When Blythe got sick and Reese went off on her own adventures, I was reminded of how important one-on-one time is.
There are not many blog posts dedicated to the girls being twins. This came to my attention today. Over the past 48 hours, the girls have spent the longest amount of time apart, and I have spent more time at home than I have in a year.
Blythe has the nasty bug that the entire nation is experiencing. To this point, Reese has been symptom free. Now excuse me while I go and knock on every piece of wood. Okay, I am back now.
Reese expressed over the past few days that she did not want to stay home with us. One of her exact sentences: “I feel great and want to go on an adventure.” Well, we all know I use that phrase daily. Thankfully for Reese, the Arps were off work and school for the day. Not only did they take her out of the house, they took her to Chuck E. Cheese.
As I sit home with only one of the girls, I am flooded with thoughts on having twins. Yes, I know you may be wondering why is this so Earth-shattering. But as all parents know, life does fly by. Since the girls were born, I have vowed to allow the girls to have separate identities. The moment they entered this world, they expressed how different they would be, while of course expressing their fierce bond.
When Reese was gone on her adventure, Blythe asked about her 100 times. Yet despite Blythe being sick, I realized I was so engaged in her world. I often just divide and conquer. It hit me that I truly need to sit down one-on-one with each of them more often.
Spending time with Blythe
The next day when Reese went to school by herself, it hit me again that they are never really apart. They are entering the age where they can choose hobbies. I want them to both feel like they can choose different paths. My hope is that, no matter what path they choose, they still want to go and cheer each other on.
Reese at school
Since I only have twins, I do not know anything different. When Reese arrived home from school, they went into the twin zone. This is their own special World where no one else is allowed. They snuggled up closely and spoke about the important topics 3 year olds talk about.

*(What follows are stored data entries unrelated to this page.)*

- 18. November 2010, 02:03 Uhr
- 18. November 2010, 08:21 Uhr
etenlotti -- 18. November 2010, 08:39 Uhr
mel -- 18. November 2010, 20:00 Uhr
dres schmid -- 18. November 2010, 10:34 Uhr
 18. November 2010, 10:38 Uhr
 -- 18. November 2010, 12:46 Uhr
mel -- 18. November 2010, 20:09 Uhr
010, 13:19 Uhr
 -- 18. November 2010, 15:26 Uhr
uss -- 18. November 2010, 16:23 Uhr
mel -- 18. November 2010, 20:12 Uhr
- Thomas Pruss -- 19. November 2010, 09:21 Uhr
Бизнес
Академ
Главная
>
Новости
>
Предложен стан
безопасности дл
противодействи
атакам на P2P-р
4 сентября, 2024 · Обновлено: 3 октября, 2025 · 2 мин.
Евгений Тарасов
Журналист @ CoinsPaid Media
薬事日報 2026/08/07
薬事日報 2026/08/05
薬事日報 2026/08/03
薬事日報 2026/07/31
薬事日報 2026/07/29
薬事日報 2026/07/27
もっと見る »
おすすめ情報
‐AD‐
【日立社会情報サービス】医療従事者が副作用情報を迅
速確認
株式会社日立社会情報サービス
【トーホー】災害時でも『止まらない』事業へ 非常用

Twins are always compared against each other. Strangers will still approach me and say: “That one is bigger.” “Are they really twins?” “Do they act alike?”
Questions like this used to upset me. Now I realize people are just making conversation, and many people are fascinated by twins. Inside, sometimes I want to be like, "They are human and individuals!" But instead I usually just make quick small talk and move on.
Blythe is feeling better, and Reese has shown she can handle activities without her sister by her side all the time. And this Mom realized I need to have more solo time with them and gladly welcome any family members who want to have a date with the girls individually or as a duo.
I'm thankful for these past few days where I was allowed to have my heart reminded of how grateful I am for my favorite sisters.